Thinking New Thoughts

Whenever we ask a new question, we embark on a quest.  

Asking a new question, also means that we need to let something of the old die e.g. an old thought, an old idea, and an old way of seeing things needs to be shed like the skin of a snake for a new thought, idea or way of seeing things to form.  

In this process of symbolic death and rebirth, the old questions need to die as well.   

The etymology of the word question has the same root as quest. We seek an answer. We are searching for something. The quality of a chase, the hunt, pursuit, or an inquiry is also present in the mere simple questions.  

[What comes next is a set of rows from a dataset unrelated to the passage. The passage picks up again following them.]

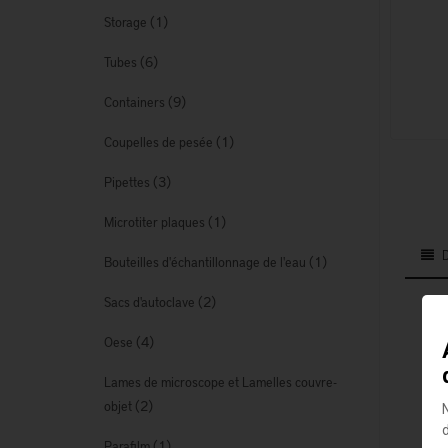
(1)
Storage
(6)
Tubes
(9)
Containers
(1)
Coupelles de pesée
(3)
Pipettes
(1)
Microtiter plaques
(1)
Bouteilles d'échantillonnage de l'eau
(2)
Sacs d'autoclave
(4)
Oese
Lames de microscope et Lamelles couvre-
Ave
(2)
objet
(1)
Parafilm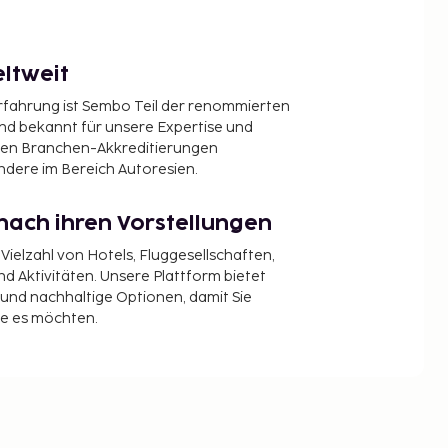
ltweit
Erfahrung ist Sembo Teil der renommierten
ind bekannt für unsere Expertise und
en Branchen-Akkreditierungen
ndere im Bereich Autoresien.
nach ihren Vorstellungen
 Vielzahl von Hotels, Fluggesellschaften,
 Aktivitäten. Unsere Plattform bietet
t und nachhaltige Optionen, damit Sie
ie es möchten.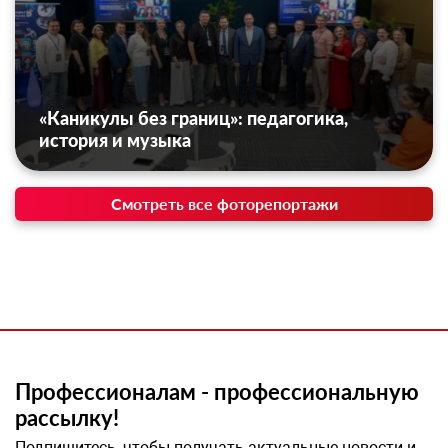
«Каникулы без границ»: педагогика,
история и музыка
Смотреть все фоторепортажи
Профессионалам - профессиональную
рассылку!
Подпишитесь, чтобы получать актуальные новости и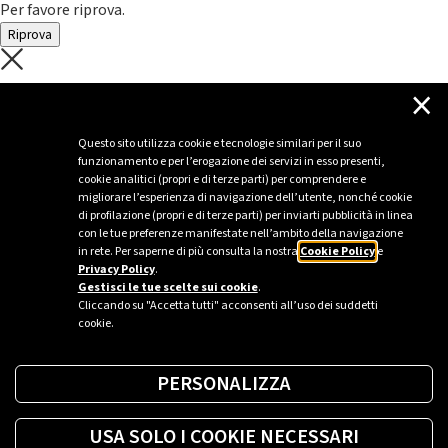
Per favore riprova.
Riprova
C'è un problema con il recupero dei
×
dati.
Questo sito utilizza cookie e tecnologie similari per il suo
funzionamento e per l’erogazione dei servizi in esso presenti,
Per favore riprova piú tardi
cookie analitici (propri e di terze parti) per comprendere e
migliorare l’esperienza di navigazione dell’utente, nonché cookie
Chiudi
di profilazione (propri e di terze parti) per inviarti pubblicità in linea
con le tue preferenze manifestate nell’ambito della navigazione
in rete. Per saperne di più consulta la nostra
Cookie Policy
e
Privacy Policy
.
Sei un’azienda o una PA?
Gestisci le tue scelte sui cookie
.
Cliccando su "Accetta tutti" acconsenti all’uso dei suddetti
cookie.
Trova la soluzione più giusta per te.
PERSONALIZZA
Richiedi una colonnina
USA SOLO I COOKIE NECESSARI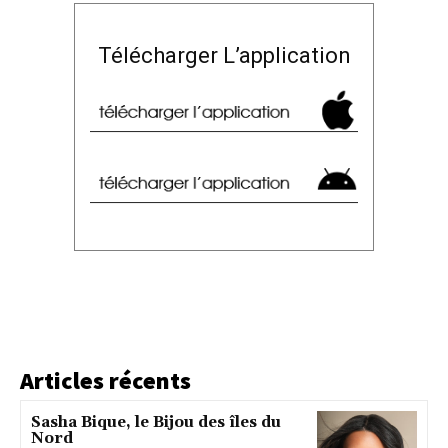
Télécharger L’application
Articles récents
Sasha Bique, le Bijou des îles du
Nord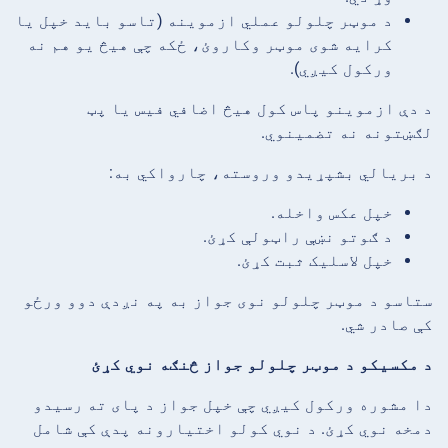
د موټر چلولو عملي ازموینه (تاسو باید خپل یا
کرایه شوی موټر وکاروئ، ځکه چې هیڅ یو هم نه
ورکول کیږي).
د دې ازموینو پاس کول هیڅ اضافي فیس یا پټ
لګښتونه نه تضمینوي.
د بریالي بشپړیدو وروسته، چارواکي به:
خپل عکس واخله.
د ګوتو نښې راټولې کړئ.
خپل لاسلیک ثبت کړئ.
ستاسو د موټر چلولو نوی جواز به په نږدې دوو ورځو
کې صادر شي.
د مکسیکو د موټر چلولو جواز څنګه نوي کړئ
دا مشوره ورکول کیږي چې خپل جواز د پای ته رسیدو
دمخه نوي کړئ. د نوي کولو اختیارونه پدې کې شامل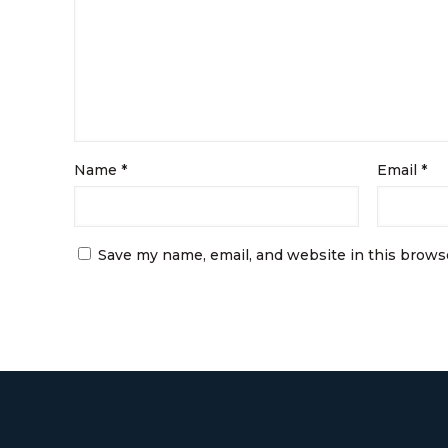
Name
*
Email
*
Save my name, email, and website in this brows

To embrace these new ideas, we must be curious and open to the exploration and the investigation. We must also be open to being surprised, shocked or awed.     

Questing, according to Sam Keen, is a life of asking questions.  


What Are Your Questions?

Over the years,  I have heard people ask many questions. Sometimes these questions get stuck for there is no answer. There are so many ways to ask a question.  

For example, “Why did this happen to me“? One could ask this question from the place of the victim hoping for an answer that will come from a divine source or outside of us. We are prevented from any possible healing or redemption because there is no living this question.   

Or, you could also ask this same question from a place of curiosity. “Who am I that this happened to me”?  The pursuit of this question calls us to look deep inside ourselves to examine the places where we have been unconscious or blind to the decisions that have harmed us.


Questions to Consider

How do you live the questions of life in a curious and groundbreaking way?

Do you even ask the questions?

Are you asking the questions in such a way that you also live the question?

What simple question can you ask that would open up a new world for you?